Copy out every line from the records that includes "drag".

### TASK MATERIAL ###

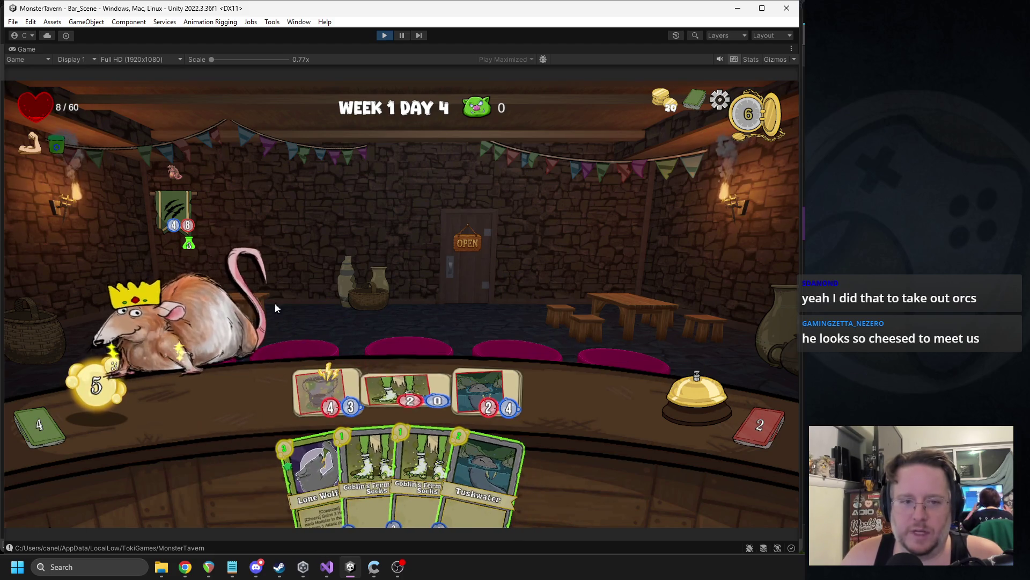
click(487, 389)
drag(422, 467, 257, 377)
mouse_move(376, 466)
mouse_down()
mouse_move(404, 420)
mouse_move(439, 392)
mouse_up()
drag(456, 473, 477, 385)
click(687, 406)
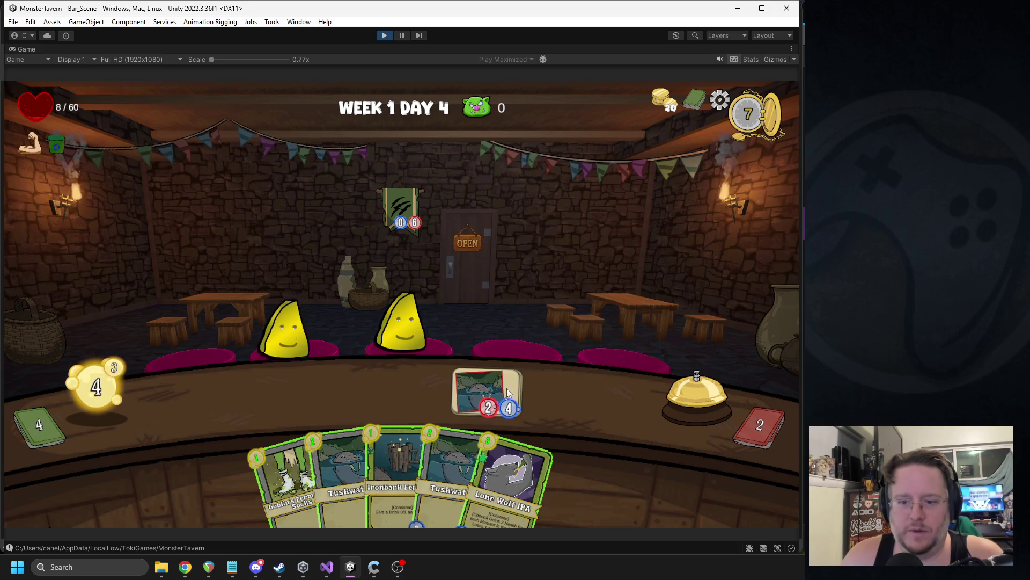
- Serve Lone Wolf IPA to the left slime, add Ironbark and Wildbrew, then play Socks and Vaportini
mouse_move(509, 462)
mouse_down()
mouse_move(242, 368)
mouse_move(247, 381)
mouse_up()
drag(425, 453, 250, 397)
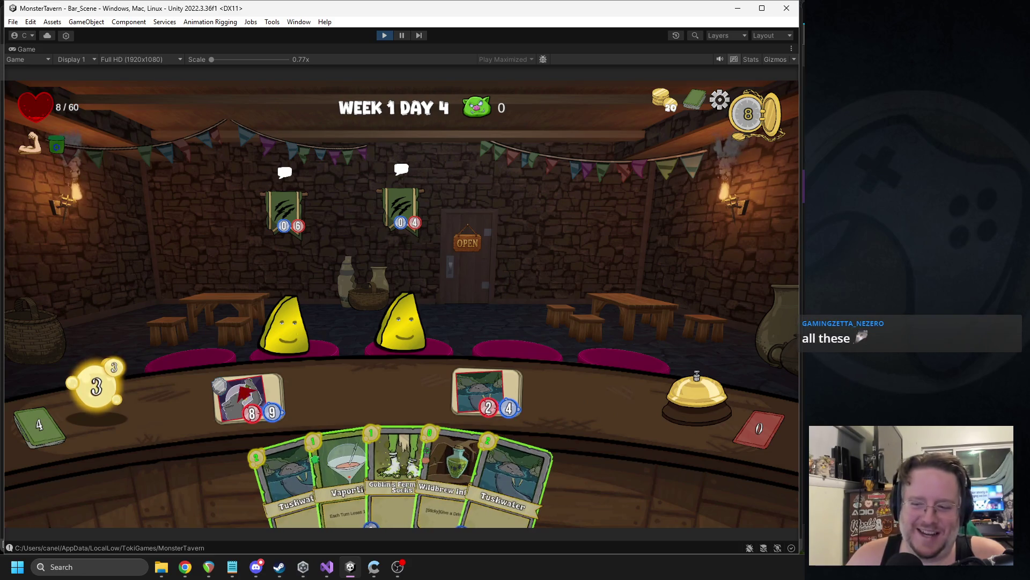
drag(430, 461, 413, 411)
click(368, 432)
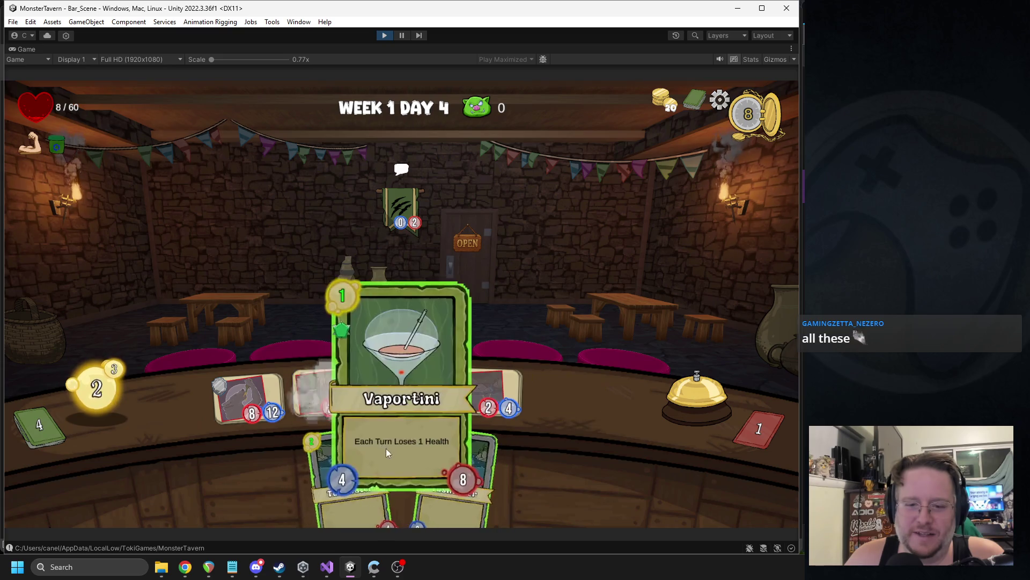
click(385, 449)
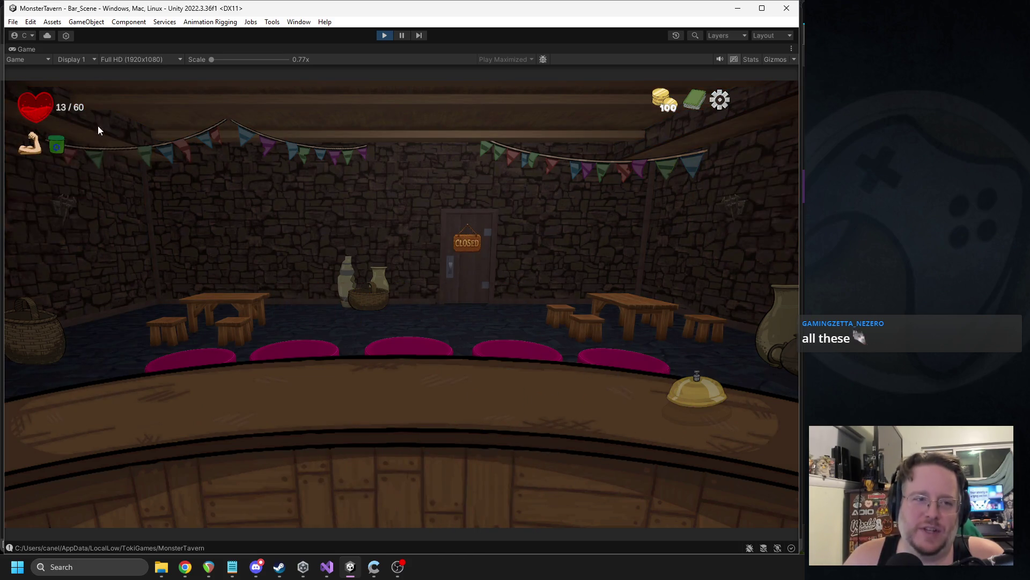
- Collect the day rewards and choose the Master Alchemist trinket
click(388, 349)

###

• ANSWER:
drag(422, 467, 257, 377)
drag(456, 473, 477, 385)
drag(425, 453, 250, 397)
drag(430, 461, 413, 411)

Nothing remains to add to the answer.